Lekianoba () was the name given to sporadic forays by Northeast Caucasian people into Georgia from the 16th to the 19th centuries. The term is derived from Leki, by which the Georgians knew the Lezgin people, with the suffix –anoba, which designates attribution. The references to these raids appear in the epic poetry of the Avars; the names of rulers who lead the most devastating attacks, Umma-Khan, Nursal-Bek, and Mallachi, are mentioned in Georgian sources.

The attacks began with the disintegration of the Kingdom of Georgia and the subsequent decline of its successor states in the incessant defence warfare against the Persian and Ottoman Empires. In the late 16th century, part of the Georgian marchlands in the Kingdom of Kakheti, later known as Saingilo, was given by the Persian shah Abbas I to his Dagestani allies, creating a base for subsequent invasions.

Though chiefly of small scale, these assaults were frequent enough to be rather devastating to the fragmentised country, with the marauders taking hostages and pillaging the border settlements. From time to time, these attacks evolved into major military operations involving thousands of troops and conducted by the Dagestani feudal warlords, often in alliance with either the Persians or Ottomans. The Kingdom of Kakheti and Kingdom of Kartli were the two eastern Georgian kingdoms that suffered the most. Often taken by surprise, the Georgians failed to build up an effective defence mechanism against Lekianoba largely due to the permanent internal wars and rivalry among the Georgian polities. Furthermore, Dagestani mercenaries were frequently used by rival Georgian kings and princes against each other.

══════════

### Work required
Copy out the text about Lekianoba word for word, from start to finish.

══════════

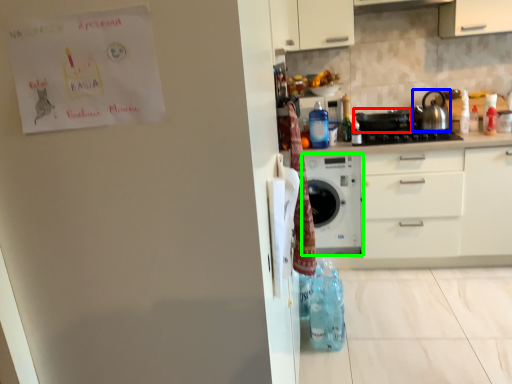
Question: Which is nearer to the appliance (highlighted by a red box)? kitchen appliance (highlighted by a blue box) or home appliance (highlighted by a green box).

Choices:
 (A) kitchen appliance
 (B) home appliance

Answer: (A)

══════════

### Full solution
Lekianoba () was the name given to sporadic forays by Northeast Caucasian people into Georgia from the 16th to the 19th centuries. The term is derived from Leki, by which the Georgians knew the Lezgin people, with the suffix –anoba, which designates attribution. The references to these raids appear in the epic poetry of the Avars; the names of rulers who lead the most devastating attacks, Umma-Khan, Nursal-Bek, and Mallachi, are mentioned in Georgian sources.

The attacks began with the disintegration of the Kingdom of Georgia and the subsequent decline of its successor states in the incessant defence warfare against the Persian and Ottoman Empires. In the late 16th century, part of the Georgian marchlands in the Kingdom of Kakheti, later known as Saingilo, was given by the Persian shah Abbas I to his Dagestani allies, creating a base for subsequent invasions.

Though chiefly of small scale, these assaults were frequent enough to be rather devastating to the fragmentised country, with the marauders taking hostages and pillaging the border settlements. From time to time, these attacks evolved into major military operations involving thousands of troops and conducted by the Dagestani feudal warlords, often in alliance with either the Persians or Ottomans. The Kingdom of Kakheti and Kingdom of Kartli were the two eastern Georgian kingdoms that suffered the most. Often taken by surprise, the Georgians failed to build up an effective defence mechanism against Lekianoba largely due to the permanent internal wars and rivalry among the Georgian polities. Furthermore, Dagestani mercenaries were frequently used by rival Georgian kings and princes against each other.